卢孝武的消息还没完:“祸不单行!几乎在同时,身在曲阜祖宅的衍圣公嫡孙孔尚安——也就是孔贞元的儿子,昨夜也遭了毒手,被人割掉脑袋!”
孔尚昭脸色顿时变得难看,他与孔尚安父子不睦,自然不在乎他们死活。
关键是,孔贞元父子死了,他父亲处境就变得微妙。
看着众人的反应,卢孝武又补充道:“还有个更重要的消息!出了这样的事,明德书院也被惊动,陆鸿渊陆夫子,已经亲自赶来济南府坐镇!”
“陆鸿渊要来?”
这名字一出,李衍神情也凝重了几分。
陆鸿渊是神州十大宗师之一,用儒学将形意、八卦、太极三拳合一,形成文武之道。
功夫高还在其次,关键是其地位。
儒教之中,也是教主级的存在,朝中势力不小。
空气仿佛凝固了,一股沉重压力笼罩了整个前厅。
王道玄若有所思,抚须道:“孔贞元怎么个死法?”
卢孝武低声道:“我听到消息,行凶者挖开他百会穴,往里灌了水银,整张皮被人剥走了。”
“水银灌顶.”王道玄脸色微变,“这酷刑,怕是有问题。
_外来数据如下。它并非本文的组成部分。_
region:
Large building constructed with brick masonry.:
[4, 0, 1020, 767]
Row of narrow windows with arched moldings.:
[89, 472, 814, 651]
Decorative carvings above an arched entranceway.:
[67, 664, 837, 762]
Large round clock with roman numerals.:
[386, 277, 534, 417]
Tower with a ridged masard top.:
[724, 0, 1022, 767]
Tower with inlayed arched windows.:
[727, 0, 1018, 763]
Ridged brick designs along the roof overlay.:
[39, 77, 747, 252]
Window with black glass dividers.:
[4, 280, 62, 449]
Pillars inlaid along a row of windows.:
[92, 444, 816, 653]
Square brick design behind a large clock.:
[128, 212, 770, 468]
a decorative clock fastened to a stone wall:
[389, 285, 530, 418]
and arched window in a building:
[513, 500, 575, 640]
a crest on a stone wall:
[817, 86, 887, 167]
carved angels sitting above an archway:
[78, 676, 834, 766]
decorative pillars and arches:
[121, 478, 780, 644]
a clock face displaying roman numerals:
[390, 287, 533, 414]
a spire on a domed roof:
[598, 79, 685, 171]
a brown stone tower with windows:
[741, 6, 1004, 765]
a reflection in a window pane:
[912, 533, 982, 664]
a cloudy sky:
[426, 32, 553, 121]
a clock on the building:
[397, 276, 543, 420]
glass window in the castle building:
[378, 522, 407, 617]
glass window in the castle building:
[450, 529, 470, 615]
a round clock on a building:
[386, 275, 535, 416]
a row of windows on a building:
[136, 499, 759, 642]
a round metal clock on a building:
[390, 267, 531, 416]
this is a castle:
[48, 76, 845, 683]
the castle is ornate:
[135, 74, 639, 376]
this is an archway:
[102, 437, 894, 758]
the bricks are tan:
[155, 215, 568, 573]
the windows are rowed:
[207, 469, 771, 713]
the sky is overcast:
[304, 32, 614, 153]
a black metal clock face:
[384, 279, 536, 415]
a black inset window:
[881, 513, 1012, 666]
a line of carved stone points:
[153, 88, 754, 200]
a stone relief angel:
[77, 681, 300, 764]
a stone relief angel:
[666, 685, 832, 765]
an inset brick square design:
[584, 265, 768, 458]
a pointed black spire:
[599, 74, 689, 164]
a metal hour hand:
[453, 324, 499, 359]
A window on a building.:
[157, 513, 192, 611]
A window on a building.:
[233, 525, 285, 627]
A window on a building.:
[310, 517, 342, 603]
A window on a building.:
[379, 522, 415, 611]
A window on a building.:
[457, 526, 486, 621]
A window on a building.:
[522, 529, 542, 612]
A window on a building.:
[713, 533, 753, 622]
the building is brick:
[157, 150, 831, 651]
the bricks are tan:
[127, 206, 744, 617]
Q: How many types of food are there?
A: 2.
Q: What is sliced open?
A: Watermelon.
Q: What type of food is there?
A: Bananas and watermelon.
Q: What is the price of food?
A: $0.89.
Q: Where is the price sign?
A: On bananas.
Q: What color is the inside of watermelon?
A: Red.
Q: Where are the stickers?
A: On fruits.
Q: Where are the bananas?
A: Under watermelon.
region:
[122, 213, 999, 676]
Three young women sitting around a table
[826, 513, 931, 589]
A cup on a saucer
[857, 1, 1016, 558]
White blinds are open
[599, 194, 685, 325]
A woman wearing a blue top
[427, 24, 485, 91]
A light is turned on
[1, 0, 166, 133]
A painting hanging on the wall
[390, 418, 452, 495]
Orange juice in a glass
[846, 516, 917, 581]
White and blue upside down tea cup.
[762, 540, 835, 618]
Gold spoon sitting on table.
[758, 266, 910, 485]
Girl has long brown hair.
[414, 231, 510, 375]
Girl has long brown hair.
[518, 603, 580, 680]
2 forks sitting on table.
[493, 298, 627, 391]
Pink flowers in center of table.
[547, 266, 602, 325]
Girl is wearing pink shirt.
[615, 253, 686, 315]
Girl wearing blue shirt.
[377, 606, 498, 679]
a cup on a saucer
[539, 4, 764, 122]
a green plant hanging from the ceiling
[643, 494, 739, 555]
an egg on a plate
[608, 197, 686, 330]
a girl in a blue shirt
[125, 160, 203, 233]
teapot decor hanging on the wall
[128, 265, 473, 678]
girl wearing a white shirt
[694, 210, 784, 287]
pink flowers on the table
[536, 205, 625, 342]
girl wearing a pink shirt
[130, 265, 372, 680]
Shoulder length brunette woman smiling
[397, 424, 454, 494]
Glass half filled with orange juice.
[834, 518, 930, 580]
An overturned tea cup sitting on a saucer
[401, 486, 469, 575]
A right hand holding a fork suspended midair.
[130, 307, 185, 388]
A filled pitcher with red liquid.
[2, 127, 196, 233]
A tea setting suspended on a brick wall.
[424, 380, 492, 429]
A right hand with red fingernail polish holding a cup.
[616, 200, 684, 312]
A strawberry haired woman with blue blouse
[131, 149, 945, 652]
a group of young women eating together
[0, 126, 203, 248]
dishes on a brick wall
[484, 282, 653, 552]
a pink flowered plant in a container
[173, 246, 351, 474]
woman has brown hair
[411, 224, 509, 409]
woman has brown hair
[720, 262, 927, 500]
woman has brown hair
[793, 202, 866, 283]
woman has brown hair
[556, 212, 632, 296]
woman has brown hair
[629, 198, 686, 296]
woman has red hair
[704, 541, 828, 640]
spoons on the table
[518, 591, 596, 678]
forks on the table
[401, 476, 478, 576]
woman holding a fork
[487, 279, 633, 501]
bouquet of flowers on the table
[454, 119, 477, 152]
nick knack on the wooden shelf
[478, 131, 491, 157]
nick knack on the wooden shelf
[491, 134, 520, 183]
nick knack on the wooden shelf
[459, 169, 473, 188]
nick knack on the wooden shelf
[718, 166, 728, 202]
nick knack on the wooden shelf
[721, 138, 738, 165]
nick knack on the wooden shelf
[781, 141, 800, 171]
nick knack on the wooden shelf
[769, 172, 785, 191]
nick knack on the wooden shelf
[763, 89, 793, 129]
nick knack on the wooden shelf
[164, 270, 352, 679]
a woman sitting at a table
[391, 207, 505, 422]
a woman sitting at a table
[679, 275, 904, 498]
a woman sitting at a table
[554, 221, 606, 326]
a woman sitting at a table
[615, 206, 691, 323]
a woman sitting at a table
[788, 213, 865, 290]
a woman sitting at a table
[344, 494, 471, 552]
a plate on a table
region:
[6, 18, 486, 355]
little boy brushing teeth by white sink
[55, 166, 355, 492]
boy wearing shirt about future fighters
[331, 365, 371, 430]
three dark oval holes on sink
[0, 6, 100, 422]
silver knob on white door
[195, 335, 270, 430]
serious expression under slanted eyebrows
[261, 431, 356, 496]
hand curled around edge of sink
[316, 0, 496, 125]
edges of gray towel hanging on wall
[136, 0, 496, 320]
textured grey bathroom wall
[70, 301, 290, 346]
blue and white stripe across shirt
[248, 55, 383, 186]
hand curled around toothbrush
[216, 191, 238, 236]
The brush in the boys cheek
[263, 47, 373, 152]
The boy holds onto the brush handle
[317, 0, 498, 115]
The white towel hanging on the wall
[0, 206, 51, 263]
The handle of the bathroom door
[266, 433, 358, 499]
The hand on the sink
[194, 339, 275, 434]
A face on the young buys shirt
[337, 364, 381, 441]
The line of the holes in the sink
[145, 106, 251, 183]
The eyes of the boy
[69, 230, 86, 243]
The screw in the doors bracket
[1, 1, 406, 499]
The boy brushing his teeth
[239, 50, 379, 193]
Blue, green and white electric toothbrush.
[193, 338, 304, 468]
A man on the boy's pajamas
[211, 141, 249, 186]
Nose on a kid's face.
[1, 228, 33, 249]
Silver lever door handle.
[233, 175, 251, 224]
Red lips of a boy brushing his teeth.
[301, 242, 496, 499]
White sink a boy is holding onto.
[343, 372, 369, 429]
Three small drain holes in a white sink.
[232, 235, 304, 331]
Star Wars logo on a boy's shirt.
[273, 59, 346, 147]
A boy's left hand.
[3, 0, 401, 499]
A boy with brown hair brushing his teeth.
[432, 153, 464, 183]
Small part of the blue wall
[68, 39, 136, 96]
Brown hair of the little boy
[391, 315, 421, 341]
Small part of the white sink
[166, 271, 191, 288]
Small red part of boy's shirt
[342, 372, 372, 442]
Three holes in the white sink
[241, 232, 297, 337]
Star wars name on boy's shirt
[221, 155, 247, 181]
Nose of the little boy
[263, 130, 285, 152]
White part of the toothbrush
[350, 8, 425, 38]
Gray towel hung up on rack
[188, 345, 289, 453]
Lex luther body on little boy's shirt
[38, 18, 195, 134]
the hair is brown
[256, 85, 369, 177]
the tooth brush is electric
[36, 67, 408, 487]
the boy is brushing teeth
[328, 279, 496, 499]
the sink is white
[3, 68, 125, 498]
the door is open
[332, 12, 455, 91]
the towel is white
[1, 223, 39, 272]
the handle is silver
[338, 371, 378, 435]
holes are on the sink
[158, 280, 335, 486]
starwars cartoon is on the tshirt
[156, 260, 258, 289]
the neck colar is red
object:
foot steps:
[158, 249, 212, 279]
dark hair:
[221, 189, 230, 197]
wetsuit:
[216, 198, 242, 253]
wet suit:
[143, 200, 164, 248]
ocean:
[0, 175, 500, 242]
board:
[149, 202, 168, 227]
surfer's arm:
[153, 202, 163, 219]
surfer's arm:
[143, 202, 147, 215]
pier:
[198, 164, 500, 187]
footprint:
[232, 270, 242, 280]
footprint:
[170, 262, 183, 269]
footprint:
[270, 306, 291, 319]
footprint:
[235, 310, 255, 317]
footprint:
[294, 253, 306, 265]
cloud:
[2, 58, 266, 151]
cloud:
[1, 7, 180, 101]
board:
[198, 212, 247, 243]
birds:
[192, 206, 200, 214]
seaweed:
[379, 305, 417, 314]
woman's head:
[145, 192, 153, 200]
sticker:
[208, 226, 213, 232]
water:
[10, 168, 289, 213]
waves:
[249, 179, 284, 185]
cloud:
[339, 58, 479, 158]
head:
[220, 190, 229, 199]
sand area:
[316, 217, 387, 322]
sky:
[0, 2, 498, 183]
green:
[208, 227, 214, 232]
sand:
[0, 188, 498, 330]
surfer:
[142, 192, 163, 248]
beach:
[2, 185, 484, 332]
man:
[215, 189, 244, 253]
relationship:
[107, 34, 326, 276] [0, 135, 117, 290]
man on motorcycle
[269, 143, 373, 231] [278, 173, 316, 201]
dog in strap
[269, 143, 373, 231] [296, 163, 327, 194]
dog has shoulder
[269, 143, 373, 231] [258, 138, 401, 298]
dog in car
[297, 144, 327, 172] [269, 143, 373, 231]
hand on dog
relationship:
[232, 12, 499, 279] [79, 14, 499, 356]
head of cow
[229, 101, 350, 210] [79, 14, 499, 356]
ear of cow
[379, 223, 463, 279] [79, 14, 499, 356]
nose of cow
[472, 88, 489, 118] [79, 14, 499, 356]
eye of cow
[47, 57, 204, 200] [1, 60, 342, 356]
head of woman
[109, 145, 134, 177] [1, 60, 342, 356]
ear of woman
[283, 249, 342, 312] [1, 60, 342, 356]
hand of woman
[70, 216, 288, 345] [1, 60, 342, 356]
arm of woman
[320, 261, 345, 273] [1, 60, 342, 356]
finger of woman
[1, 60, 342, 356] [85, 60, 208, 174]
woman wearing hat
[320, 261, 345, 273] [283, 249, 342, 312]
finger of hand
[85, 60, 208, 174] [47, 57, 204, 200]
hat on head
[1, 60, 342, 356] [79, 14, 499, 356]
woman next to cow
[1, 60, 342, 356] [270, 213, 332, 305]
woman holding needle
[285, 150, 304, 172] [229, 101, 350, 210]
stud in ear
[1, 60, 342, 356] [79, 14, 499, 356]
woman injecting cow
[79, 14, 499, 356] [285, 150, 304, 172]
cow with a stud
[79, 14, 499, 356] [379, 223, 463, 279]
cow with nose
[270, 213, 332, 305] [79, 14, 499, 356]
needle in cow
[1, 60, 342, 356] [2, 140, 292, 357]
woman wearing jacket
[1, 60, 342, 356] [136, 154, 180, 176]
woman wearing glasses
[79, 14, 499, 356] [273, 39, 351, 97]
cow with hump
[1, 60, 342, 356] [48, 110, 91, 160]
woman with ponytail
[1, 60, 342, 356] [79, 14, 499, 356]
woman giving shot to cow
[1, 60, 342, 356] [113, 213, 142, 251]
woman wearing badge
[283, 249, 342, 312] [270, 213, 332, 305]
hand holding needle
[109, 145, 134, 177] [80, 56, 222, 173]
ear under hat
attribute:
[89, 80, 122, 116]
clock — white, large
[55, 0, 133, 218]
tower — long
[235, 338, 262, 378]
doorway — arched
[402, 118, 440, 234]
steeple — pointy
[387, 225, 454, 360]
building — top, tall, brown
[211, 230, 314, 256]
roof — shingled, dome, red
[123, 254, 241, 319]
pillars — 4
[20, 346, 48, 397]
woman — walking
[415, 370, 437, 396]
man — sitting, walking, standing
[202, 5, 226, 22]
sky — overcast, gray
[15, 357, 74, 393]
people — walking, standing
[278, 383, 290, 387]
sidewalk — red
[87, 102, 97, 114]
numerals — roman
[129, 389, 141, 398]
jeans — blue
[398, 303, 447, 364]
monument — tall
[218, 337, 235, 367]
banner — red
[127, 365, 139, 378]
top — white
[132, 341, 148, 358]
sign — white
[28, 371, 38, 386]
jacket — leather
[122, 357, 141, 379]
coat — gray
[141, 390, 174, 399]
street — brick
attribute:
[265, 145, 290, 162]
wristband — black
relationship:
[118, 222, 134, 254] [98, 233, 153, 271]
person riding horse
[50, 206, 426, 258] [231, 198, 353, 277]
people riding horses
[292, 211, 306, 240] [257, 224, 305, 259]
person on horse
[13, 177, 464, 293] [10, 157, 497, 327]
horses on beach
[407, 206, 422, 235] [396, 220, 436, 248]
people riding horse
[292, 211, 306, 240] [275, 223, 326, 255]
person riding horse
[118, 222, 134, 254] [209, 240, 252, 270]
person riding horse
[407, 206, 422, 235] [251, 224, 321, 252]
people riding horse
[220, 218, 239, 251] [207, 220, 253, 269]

”
看着众人目光,他沉声道:“这刑罚,本朝开国皇帝曾用过,将贪官灌水银剥皮充草,以儆效尤,后来被废弃,还有密宗一些邪术,剥皮制鼓。”
“还有一种。”
蒯大有环抱双臂摇头道:“古代方士用此法,囚生魂殉葬镇墓。”
李衍闻言沉声道:“无论哪一种,都说明有深仇大恨,看来此事因果,要落在孔贞元父子身上,或许跟昨晚抓到的那个人有关,可曾问出口供。”
“没有。”
卢孝武回道:“昨晚孔家两派在衙门闹得不可开交,他们走后,那人趁狱卒不备,一头撞在铁钉上自杀。”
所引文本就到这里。